# Ceiling mounts and wiring



## bear creek (Jun 18, 2012)

Tomorrow I expect the receive the Chief RPAUW ceiling mount I ordered from B&H.

My question is, I'd like to connect the projector (an Epson 3010) to a power outlet in the ceiling to avoid unsightly wires down the back wall.

Is it better to put a box and outlet in the ceiling and plug in there, or to run the power cord up through the 1-1/2" pipe through the ceiling and plug it in to an outlet in the attic? It would be cleaner to have the power in the mounting pipe, but keeping the box (and outlet) mounted in the ceiling seems safer (although it does mean making another hole in the newly painted (black) ceiling for the box.

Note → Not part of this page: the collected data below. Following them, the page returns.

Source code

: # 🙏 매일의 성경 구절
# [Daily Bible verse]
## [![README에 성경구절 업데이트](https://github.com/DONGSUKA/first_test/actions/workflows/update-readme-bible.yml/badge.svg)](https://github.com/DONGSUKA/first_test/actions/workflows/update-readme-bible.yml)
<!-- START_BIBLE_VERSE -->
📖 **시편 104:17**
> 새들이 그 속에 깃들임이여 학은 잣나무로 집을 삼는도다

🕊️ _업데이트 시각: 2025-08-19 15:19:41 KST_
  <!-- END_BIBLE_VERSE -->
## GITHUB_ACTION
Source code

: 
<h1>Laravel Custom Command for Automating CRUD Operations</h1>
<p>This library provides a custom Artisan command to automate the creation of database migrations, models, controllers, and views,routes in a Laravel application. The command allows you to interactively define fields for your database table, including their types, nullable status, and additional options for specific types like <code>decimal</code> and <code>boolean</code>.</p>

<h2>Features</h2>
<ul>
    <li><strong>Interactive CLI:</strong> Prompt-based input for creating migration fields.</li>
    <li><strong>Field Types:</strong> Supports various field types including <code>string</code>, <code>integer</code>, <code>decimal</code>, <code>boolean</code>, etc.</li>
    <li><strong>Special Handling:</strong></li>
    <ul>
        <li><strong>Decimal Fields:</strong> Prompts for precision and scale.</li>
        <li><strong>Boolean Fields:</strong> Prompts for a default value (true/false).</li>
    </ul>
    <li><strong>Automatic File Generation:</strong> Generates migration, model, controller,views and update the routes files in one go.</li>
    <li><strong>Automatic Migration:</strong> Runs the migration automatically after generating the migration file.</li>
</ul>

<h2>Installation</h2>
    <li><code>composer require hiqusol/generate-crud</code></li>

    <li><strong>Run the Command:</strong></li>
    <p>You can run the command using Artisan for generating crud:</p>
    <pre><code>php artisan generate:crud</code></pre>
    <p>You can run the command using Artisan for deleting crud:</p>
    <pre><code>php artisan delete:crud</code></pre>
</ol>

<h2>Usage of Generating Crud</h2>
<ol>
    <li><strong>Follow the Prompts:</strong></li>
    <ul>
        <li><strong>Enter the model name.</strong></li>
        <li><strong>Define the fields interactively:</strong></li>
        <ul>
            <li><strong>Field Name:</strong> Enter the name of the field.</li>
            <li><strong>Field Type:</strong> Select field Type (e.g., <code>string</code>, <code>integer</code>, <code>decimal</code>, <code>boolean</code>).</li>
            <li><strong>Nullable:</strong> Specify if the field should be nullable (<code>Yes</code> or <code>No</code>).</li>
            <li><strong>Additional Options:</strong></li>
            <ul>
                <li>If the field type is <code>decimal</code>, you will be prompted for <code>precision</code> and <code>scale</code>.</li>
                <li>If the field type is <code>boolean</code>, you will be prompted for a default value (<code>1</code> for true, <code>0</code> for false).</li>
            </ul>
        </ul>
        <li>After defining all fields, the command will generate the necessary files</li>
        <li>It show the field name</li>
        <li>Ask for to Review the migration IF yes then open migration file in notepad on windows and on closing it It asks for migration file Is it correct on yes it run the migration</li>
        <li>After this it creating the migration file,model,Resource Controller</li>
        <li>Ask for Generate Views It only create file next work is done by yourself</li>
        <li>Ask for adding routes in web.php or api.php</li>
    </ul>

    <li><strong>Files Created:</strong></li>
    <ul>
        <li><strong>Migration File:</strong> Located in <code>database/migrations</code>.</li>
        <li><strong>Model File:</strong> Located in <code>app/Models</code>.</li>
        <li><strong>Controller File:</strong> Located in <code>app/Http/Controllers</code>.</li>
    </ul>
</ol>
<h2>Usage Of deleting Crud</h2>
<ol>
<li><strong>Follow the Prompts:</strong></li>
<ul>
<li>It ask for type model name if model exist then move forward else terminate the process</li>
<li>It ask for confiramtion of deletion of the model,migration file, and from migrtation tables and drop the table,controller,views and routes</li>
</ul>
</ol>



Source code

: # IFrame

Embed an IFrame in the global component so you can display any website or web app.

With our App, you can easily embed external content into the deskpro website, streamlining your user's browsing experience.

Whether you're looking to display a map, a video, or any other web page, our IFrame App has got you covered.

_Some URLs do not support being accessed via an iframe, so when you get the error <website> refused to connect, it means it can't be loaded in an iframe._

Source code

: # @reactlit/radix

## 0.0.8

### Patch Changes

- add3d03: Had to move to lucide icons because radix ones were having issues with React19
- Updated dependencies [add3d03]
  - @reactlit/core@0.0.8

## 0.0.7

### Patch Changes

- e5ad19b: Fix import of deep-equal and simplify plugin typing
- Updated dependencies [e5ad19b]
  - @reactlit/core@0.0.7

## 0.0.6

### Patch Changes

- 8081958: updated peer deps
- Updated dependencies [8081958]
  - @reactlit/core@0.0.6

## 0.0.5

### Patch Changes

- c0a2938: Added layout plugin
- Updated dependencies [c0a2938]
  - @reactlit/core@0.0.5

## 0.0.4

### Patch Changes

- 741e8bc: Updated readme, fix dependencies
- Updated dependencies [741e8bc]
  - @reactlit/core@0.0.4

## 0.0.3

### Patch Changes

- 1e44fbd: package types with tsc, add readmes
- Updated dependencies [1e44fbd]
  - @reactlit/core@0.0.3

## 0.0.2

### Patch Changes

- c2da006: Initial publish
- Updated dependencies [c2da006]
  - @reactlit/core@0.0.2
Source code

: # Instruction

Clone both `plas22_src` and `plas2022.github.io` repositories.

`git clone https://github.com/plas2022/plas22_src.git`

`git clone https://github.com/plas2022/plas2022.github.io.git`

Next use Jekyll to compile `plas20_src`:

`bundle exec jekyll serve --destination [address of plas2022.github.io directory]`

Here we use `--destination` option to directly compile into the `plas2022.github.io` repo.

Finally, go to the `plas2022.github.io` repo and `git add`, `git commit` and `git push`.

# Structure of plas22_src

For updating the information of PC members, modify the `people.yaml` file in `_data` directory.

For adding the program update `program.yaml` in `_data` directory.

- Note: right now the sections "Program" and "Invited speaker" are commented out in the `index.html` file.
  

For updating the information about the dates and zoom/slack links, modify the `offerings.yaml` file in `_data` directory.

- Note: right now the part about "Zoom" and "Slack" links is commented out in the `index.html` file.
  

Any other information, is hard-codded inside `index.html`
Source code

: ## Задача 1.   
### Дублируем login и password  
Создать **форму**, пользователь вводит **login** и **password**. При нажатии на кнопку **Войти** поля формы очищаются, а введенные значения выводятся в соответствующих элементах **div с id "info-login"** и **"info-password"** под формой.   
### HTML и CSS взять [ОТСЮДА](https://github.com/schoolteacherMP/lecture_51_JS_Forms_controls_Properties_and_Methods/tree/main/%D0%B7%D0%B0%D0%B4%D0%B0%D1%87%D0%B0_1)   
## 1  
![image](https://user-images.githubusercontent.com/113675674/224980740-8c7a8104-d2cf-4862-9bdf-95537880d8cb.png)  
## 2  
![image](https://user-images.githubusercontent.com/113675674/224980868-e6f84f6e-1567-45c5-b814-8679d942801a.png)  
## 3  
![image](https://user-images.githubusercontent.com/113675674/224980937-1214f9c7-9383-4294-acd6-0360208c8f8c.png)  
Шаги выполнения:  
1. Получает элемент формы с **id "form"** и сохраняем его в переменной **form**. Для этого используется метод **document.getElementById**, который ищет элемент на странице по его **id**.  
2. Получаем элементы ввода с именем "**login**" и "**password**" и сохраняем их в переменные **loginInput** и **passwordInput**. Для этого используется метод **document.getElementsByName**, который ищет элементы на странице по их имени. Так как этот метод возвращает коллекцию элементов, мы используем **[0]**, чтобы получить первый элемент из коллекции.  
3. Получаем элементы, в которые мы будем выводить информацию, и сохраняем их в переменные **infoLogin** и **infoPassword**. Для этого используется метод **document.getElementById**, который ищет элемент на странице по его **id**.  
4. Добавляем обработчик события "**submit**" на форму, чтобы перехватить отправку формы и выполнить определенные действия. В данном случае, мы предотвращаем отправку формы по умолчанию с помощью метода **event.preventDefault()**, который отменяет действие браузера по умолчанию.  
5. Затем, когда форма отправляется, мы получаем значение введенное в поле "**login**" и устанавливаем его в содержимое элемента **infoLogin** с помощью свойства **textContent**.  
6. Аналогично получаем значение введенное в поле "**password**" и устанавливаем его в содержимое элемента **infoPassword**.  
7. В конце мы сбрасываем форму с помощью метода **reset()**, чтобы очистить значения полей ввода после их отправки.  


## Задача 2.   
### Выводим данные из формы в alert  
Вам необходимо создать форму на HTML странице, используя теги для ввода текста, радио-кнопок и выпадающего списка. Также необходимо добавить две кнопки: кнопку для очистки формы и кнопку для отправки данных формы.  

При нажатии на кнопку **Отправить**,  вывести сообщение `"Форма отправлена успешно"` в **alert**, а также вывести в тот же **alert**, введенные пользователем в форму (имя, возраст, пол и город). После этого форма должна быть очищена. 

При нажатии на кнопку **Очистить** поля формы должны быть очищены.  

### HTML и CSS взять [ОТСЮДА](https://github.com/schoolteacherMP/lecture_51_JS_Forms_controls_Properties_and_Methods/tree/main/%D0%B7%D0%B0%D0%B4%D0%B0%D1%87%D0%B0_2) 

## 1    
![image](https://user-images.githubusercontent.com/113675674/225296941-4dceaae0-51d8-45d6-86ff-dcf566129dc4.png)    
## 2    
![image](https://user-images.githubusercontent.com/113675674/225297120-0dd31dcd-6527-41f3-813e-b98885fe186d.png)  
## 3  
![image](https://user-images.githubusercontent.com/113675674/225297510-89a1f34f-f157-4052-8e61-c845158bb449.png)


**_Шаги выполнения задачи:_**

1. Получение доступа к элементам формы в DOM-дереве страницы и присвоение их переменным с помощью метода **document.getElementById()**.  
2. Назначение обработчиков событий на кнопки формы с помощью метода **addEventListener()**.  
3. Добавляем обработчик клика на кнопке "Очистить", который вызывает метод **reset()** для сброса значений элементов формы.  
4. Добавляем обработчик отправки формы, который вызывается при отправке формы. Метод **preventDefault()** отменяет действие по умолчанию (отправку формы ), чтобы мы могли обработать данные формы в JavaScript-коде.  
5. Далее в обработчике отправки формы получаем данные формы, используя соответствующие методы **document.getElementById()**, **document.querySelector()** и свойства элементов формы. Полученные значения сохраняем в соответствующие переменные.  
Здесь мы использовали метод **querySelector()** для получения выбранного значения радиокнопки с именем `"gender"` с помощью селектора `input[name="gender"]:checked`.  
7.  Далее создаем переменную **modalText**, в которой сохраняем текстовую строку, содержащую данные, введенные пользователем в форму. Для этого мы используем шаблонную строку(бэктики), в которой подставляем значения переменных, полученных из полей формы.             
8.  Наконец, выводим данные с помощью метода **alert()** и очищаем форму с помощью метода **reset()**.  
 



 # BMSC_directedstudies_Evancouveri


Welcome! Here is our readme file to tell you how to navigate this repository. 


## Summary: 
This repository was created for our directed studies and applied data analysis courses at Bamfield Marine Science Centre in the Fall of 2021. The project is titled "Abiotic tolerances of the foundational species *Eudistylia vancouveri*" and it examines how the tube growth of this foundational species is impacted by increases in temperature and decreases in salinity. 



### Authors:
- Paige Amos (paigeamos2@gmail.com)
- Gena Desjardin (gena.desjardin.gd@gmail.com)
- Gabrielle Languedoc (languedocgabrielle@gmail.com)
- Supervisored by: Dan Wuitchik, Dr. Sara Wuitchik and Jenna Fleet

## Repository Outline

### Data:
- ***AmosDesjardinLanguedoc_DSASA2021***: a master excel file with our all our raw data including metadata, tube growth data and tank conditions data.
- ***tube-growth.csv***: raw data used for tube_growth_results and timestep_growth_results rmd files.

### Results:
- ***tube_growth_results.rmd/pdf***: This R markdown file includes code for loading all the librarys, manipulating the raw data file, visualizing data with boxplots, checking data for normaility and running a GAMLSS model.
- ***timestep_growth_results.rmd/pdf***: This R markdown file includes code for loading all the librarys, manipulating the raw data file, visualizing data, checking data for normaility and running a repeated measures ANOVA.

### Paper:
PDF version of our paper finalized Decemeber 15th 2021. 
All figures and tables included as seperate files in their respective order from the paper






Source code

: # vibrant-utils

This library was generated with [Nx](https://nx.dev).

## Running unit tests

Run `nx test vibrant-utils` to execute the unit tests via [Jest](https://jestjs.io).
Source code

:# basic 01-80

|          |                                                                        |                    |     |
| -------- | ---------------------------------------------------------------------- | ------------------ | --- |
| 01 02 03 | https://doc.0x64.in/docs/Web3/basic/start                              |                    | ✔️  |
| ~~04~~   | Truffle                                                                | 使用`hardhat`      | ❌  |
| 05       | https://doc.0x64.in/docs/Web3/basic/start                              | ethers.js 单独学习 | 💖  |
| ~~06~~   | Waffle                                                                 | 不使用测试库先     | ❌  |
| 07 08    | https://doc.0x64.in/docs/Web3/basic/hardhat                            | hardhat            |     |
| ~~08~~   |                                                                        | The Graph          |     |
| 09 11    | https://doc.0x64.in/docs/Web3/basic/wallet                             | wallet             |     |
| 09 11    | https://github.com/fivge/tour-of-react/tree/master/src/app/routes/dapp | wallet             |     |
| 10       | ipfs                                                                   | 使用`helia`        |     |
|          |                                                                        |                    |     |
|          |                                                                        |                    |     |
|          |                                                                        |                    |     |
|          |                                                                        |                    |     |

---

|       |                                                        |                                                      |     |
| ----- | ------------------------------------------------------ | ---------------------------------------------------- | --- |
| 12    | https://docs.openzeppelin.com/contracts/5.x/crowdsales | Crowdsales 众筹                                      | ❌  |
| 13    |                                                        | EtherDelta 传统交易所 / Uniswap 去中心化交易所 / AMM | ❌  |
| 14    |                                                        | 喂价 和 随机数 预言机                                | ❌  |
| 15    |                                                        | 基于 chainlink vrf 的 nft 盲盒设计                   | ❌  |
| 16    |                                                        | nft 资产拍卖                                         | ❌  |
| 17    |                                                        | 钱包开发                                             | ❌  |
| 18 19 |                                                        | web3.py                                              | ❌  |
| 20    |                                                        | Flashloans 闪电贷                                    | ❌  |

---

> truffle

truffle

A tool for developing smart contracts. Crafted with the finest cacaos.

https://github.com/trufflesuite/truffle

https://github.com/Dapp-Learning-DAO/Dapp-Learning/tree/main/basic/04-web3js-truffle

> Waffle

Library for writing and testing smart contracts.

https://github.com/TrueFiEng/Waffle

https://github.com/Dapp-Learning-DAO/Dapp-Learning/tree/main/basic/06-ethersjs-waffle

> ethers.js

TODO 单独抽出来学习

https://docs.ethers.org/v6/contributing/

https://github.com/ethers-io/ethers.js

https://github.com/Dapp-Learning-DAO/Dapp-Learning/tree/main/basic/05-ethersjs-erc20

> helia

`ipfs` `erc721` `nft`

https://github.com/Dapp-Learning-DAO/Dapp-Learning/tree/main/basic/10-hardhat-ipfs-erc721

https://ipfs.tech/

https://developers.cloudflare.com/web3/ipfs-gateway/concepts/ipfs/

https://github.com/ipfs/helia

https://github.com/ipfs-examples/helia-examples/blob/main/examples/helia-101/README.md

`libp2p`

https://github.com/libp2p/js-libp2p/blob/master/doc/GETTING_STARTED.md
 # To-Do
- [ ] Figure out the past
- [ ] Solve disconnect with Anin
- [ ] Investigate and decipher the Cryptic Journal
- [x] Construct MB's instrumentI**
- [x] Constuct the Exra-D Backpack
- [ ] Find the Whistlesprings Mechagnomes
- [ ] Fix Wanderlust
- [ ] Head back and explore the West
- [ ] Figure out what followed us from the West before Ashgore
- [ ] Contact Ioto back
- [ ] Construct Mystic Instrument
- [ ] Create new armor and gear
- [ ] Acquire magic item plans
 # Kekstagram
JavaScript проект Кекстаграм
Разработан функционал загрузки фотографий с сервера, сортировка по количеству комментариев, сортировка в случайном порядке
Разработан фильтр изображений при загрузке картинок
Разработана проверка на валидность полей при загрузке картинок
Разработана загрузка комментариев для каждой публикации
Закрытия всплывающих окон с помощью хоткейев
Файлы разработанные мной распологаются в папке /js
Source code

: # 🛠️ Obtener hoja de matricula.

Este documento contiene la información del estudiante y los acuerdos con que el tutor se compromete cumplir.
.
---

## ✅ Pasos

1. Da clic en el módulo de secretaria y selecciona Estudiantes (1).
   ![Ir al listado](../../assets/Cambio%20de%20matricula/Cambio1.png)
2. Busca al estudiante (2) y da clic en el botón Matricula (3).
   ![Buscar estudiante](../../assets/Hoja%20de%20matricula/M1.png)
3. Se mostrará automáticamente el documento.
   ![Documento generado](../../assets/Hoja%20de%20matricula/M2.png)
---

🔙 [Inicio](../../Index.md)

What about the signal wiring (a pair of HDMI lines)? Run them through the 1-1/2" support pipe or tie-wrap them to the pipe and connect to another box in the ceiling with HDMI modular jacks?

Cheers,

Charlie


----------



## jgourlie (Jun 16, 2012)

bear creek said:


> Tomorrow I expect the receive the Chief RPAUW ceiling mount I ordered from B&H.
> 
> My question is, I'd like to connect the projector (an Epson 3010) to a power outlet in the ceiling to avoid unsightly wires down the back wall.
> 
> ...


That is some tough choices....I ended up putting an electrical box in the ceiling near the projector as in my old house I ran a long power cable to the wall from the roof and I never liked it....as for the 2 hdmi cables that is probably really smart...I ended up doing only 1 and I hope I never have to change it...2 would be handy if one goes bad that is for sure :T


----------



## hjones4841 (Jan 21, 2009)

I agree on pulling the second HDMI cable - I did that myself. Also pulled component and VGA just in case I ever needed it. I have used the VGA a few times to connect a laptop to the PJ.


----------



## ManCave (Nov 15, 2010)

Two words......Drop ceiling!


----------